Duas turistas francesas que estão hospedadas há um mês na casa de uma parente em Ipanema não procuraram informações sobre o Rio no Consulado. Elas disseram, no entanto, ter ficado espantadas com os conselhos escritos em um guia para turismo do tipo ''mochilão'', o Le Guide du Routard.

- O guia dizia simplesmente para não entrar na Praia de Ipanema nem usar cyber cafés à noite, não me pergunte porquê. Também recomendava não ir ao zoológico nos fins de semana, porque são sujos e estão sempre lotados - conta Chantal Boudalt, 57 anos, sobre Guide du Routard, que em sua versão para internet contém alertas como '' ... não se esqueça que o Brasil detém recordes em relação à Aids. Para quem a abstinência não é uma coisa óbvia, não se esqueça do preservativo naquele tipo de país''.

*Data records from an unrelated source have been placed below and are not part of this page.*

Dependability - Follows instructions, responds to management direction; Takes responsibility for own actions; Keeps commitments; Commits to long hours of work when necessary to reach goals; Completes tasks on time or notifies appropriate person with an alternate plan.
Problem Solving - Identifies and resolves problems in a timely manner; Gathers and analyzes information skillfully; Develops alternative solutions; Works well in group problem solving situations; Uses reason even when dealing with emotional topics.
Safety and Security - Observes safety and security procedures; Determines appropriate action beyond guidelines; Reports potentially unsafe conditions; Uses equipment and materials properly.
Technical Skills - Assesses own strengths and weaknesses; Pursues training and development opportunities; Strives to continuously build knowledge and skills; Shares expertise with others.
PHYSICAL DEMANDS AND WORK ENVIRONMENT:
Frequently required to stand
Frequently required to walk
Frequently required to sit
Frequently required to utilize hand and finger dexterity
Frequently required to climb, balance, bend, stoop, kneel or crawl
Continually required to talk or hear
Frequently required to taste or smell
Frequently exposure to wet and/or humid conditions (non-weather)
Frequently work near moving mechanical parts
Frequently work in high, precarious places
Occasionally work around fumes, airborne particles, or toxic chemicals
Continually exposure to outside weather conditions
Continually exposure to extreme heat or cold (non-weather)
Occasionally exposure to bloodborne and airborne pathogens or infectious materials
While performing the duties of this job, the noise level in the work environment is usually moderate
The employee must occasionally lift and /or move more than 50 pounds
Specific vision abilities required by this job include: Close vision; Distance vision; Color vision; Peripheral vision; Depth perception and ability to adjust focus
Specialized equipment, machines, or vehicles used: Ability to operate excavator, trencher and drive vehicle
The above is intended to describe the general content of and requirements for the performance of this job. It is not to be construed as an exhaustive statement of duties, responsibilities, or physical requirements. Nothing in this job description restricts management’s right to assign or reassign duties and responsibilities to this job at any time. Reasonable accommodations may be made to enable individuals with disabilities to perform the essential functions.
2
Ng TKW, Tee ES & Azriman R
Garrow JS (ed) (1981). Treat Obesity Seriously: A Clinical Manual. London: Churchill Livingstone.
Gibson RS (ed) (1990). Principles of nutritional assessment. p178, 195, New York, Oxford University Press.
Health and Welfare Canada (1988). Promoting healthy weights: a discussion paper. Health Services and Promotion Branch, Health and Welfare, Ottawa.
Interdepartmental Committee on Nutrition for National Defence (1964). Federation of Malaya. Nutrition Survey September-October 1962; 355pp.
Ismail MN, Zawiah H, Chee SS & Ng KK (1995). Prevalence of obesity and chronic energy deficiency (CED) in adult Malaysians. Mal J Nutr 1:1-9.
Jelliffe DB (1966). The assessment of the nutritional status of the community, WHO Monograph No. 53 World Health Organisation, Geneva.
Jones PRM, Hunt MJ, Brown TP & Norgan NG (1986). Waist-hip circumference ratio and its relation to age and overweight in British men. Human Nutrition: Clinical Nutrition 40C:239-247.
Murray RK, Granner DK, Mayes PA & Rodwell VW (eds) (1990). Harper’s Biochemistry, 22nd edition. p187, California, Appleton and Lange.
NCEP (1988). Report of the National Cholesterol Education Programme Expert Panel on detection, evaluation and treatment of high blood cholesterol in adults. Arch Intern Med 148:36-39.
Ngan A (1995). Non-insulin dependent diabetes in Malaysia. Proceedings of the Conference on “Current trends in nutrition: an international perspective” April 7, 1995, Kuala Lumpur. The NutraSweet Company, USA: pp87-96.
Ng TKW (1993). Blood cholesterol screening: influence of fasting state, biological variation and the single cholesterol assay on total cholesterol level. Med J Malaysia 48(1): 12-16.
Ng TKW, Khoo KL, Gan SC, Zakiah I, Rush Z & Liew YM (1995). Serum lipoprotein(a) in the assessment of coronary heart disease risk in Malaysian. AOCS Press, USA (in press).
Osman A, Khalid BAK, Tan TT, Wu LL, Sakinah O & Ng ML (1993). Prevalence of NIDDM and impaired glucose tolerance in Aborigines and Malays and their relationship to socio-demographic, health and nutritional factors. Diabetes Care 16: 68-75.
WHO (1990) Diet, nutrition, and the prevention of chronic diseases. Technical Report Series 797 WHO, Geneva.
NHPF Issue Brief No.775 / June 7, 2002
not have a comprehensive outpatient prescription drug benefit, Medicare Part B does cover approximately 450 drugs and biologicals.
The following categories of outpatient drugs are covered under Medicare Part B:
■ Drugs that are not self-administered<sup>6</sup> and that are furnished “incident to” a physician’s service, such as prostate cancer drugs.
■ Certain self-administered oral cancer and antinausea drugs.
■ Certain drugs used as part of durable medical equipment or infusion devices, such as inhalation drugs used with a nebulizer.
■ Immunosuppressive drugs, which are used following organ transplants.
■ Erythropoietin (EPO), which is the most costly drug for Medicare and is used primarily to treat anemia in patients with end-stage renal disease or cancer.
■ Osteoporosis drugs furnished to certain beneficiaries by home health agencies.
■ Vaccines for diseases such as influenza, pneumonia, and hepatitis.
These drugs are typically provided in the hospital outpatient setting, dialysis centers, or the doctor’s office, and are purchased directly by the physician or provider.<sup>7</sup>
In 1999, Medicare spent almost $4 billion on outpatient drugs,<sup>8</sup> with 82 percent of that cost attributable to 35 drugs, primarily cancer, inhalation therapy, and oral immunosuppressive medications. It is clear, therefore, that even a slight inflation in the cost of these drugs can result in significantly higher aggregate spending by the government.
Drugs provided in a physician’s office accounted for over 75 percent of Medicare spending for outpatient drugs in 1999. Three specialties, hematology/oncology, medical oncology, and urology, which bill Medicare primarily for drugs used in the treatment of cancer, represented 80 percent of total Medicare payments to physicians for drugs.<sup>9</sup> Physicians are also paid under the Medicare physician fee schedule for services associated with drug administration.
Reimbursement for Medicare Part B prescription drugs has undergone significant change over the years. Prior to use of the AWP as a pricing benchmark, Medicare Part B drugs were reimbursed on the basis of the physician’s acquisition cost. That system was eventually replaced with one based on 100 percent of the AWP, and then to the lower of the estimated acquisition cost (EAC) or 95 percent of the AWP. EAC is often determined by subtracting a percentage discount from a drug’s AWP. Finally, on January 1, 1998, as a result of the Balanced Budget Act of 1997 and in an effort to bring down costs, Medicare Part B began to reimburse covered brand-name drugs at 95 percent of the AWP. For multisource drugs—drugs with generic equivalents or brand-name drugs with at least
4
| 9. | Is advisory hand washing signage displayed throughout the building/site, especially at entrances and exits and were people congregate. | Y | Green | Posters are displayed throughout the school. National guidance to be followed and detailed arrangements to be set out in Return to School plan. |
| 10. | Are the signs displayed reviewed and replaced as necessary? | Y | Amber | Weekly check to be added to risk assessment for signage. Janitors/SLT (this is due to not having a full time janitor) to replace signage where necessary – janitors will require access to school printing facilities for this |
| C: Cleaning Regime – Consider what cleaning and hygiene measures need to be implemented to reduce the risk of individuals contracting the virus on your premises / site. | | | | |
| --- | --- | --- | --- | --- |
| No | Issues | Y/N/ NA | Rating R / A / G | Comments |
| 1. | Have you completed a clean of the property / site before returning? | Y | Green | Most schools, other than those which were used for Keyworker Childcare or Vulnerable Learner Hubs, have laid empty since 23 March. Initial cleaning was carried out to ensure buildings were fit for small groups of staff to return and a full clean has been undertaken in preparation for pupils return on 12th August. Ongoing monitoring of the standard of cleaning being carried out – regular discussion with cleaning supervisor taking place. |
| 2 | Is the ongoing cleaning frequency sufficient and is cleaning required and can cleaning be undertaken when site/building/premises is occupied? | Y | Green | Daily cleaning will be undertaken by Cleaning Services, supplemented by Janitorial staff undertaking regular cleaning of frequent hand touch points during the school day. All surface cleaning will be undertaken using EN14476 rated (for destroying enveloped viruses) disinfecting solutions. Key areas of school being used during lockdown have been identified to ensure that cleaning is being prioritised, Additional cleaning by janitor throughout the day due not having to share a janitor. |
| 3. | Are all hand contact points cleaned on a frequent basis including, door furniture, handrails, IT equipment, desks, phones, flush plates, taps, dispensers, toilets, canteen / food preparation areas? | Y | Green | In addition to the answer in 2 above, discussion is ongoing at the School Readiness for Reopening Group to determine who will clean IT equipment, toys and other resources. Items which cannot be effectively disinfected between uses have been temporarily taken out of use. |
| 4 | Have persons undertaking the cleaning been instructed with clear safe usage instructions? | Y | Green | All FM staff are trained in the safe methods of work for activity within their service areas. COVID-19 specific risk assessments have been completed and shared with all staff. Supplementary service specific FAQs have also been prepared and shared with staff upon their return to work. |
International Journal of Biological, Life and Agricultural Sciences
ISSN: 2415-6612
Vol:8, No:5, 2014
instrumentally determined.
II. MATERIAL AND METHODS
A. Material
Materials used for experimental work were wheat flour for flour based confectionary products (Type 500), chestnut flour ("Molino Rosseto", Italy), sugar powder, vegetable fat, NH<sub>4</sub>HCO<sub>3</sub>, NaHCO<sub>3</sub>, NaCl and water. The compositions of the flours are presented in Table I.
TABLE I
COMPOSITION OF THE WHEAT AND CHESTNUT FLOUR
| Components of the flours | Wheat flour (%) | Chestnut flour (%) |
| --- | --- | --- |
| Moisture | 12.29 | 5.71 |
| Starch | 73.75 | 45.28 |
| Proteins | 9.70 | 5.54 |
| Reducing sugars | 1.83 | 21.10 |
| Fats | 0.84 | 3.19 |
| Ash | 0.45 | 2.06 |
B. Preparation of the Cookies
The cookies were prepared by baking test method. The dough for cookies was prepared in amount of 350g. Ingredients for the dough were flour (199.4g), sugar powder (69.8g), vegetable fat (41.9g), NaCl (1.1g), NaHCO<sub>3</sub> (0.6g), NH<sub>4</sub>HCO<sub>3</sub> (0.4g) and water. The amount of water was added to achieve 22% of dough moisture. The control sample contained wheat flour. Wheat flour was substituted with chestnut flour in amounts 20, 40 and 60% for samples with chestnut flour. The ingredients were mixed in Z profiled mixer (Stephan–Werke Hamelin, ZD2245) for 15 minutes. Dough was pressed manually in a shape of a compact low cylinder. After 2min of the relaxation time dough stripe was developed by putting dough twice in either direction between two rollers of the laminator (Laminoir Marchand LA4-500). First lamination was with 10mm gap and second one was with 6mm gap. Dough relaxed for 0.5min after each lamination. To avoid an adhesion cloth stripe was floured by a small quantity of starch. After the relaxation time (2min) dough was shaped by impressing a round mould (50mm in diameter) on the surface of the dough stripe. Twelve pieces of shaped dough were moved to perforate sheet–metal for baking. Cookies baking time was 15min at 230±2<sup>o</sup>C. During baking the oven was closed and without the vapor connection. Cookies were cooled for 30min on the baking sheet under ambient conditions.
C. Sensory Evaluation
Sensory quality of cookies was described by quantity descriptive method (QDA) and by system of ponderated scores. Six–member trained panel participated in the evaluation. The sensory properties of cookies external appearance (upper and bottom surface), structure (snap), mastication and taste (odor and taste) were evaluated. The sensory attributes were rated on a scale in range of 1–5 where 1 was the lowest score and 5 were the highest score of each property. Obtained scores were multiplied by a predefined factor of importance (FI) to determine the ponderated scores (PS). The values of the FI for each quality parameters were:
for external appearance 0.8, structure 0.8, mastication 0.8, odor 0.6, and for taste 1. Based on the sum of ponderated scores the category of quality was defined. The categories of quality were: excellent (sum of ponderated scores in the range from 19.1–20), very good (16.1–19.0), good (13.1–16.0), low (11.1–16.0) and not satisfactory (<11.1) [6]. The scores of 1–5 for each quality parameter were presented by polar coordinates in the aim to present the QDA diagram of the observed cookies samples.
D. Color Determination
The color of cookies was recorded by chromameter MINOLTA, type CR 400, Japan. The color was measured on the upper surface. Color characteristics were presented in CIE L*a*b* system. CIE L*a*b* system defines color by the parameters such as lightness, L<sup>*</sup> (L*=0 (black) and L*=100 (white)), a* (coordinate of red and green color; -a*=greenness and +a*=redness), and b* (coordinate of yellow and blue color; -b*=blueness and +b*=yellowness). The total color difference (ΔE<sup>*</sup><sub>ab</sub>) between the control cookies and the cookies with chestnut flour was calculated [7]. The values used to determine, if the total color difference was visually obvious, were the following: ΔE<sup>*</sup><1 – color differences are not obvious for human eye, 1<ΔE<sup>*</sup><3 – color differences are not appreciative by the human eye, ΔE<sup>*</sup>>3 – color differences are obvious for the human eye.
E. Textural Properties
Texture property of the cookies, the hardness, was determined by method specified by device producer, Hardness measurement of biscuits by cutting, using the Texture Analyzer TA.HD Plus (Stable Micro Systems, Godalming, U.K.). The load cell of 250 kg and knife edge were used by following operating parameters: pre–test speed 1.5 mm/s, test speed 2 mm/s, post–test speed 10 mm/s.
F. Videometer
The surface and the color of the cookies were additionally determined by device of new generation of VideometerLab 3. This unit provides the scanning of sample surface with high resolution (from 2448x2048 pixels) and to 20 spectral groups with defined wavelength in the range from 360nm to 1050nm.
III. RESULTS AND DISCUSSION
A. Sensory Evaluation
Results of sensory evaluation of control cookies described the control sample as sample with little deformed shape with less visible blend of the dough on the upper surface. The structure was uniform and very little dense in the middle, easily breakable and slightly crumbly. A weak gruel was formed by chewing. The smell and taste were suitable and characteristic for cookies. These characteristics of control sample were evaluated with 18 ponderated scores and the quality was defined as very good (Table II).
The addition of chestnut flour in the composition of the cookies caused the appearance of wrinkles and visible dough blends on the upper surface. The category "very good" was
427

O secretário estadual de Turismo, Sérgio Ricardo, considera contraditório que o Consulado-Geral da França divulgue tais recomendações:

- O cônsul francês está sempre na Lapa. Vários franceses fazem festa na Lapa. O turismo dos franceses é um dos mercados mais importantes para nós.

Para o presidente da Associação Brasileira da Indústria de Hotéis, Alfredo Lopes, as advertências são ''exageradas''.

- A violência também existe em outros locais do mundo. Assim como na Lapa, não é prudente andar sozinho em ruas ermas, o mesmo acontece em Nova York, Paris e outras cidades turísticas da Europa e dos Estados Unidos.

O presidente do Sindicato dos Hotéis, Bares , Restaurantes e Similares, Alexandre Sampaio, afirma que os conselhos não geram perda de fluxo de turistas para o Rio.

- Essas informações são divulgadas por outros países e destinam-se, principalmente, àqueles que fazem o turismo individual - informa.

Outro alerta divulgado na internet pelo consulado-geral é para evitar ruas que ficam no entorno do Corcovado e só ir até o Cristo Redentor em grupos organizados.

No Pão de Açucar, um dos poucos lugares considerados seguros pelo consulado, as francesas Chantel e sua filha, Frédérique Boudault, contam que não tiveram problemas em visitar as praias ou o Corcovado.

- Amamos o Rio, mas não dispensamos precauções óbvias como não andar com objetos de valor - diz Frédérique.